--- Data for processing ---

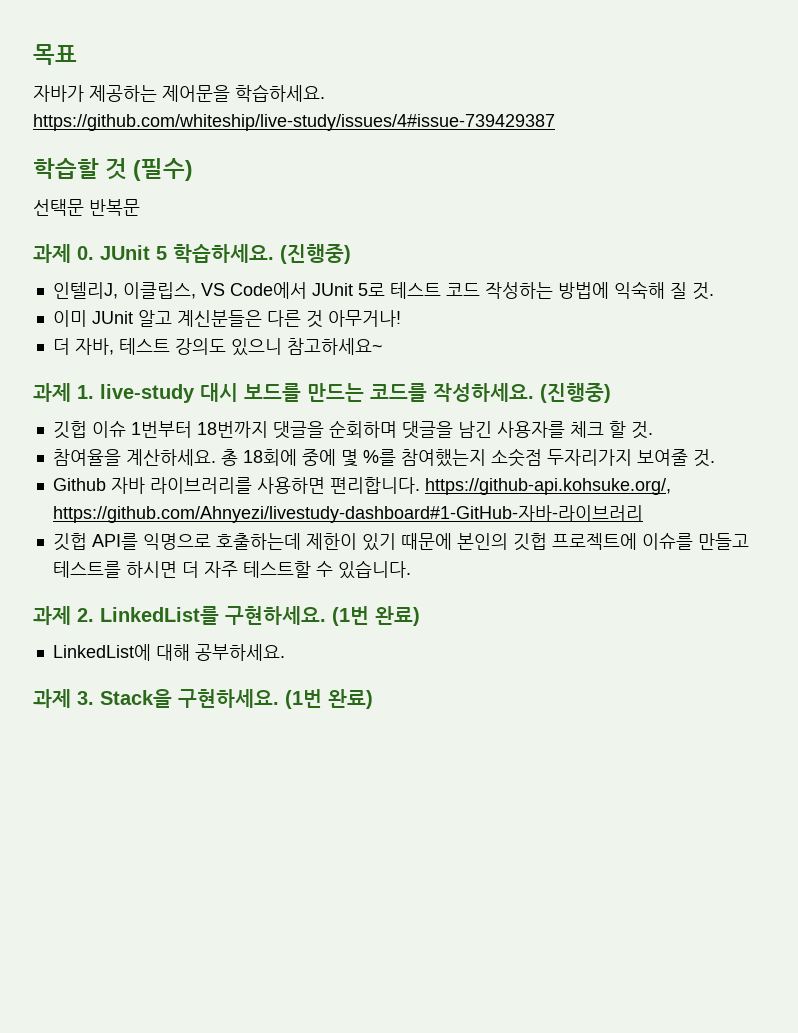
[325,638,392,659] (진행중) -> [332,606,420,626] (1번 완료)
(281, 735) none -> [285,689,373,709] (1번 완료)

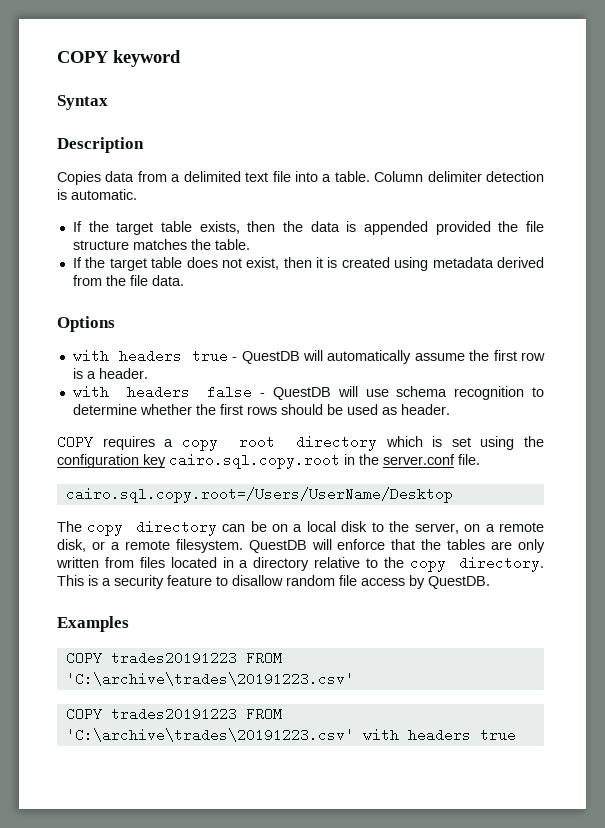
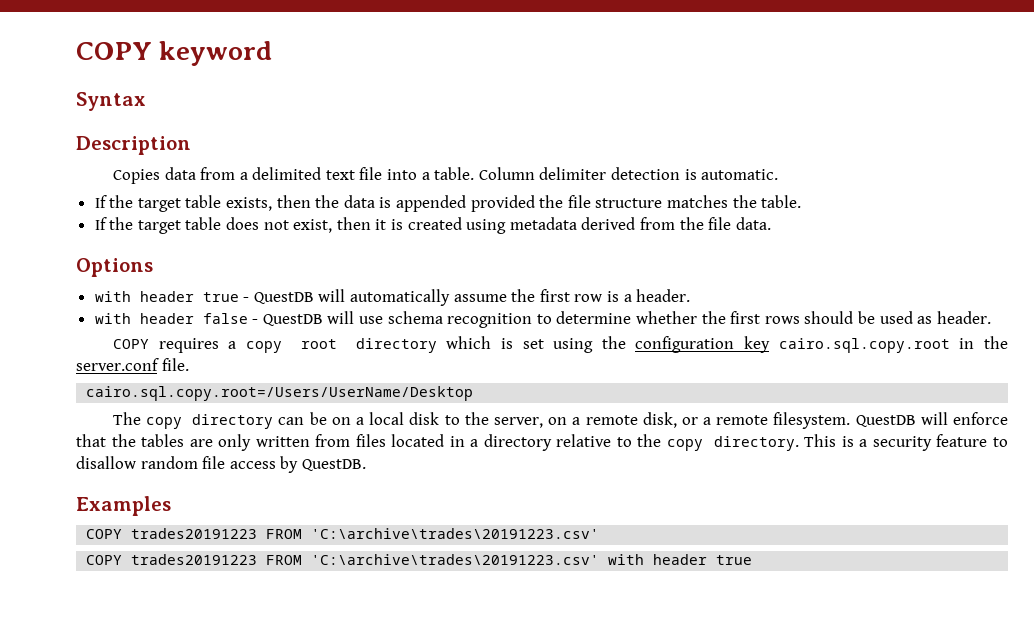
[118,349,182,363] headers -> [139,291,194,302] header
[126,385,190,399] headers -> [139,313,194,324] header
[407,728,471,742] headers -> [653,554,708,565] header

---

What you will do. Nothing but the lines from the line containing "(281, 735) none -> [285,689,373,709] (1번 완료)" through the last line of the material may be output, and they must be copied exactly, without pictures.

Output of the task.
(281, 735) none -> [285,689,373,709] (1번 완료)

[118,349,182,363] headers -> [139,291,194,302] header
[126,385,190,399] headers -> [139,313,194,324] header
[407,728,471,742] headers -> [653,554,708,565] header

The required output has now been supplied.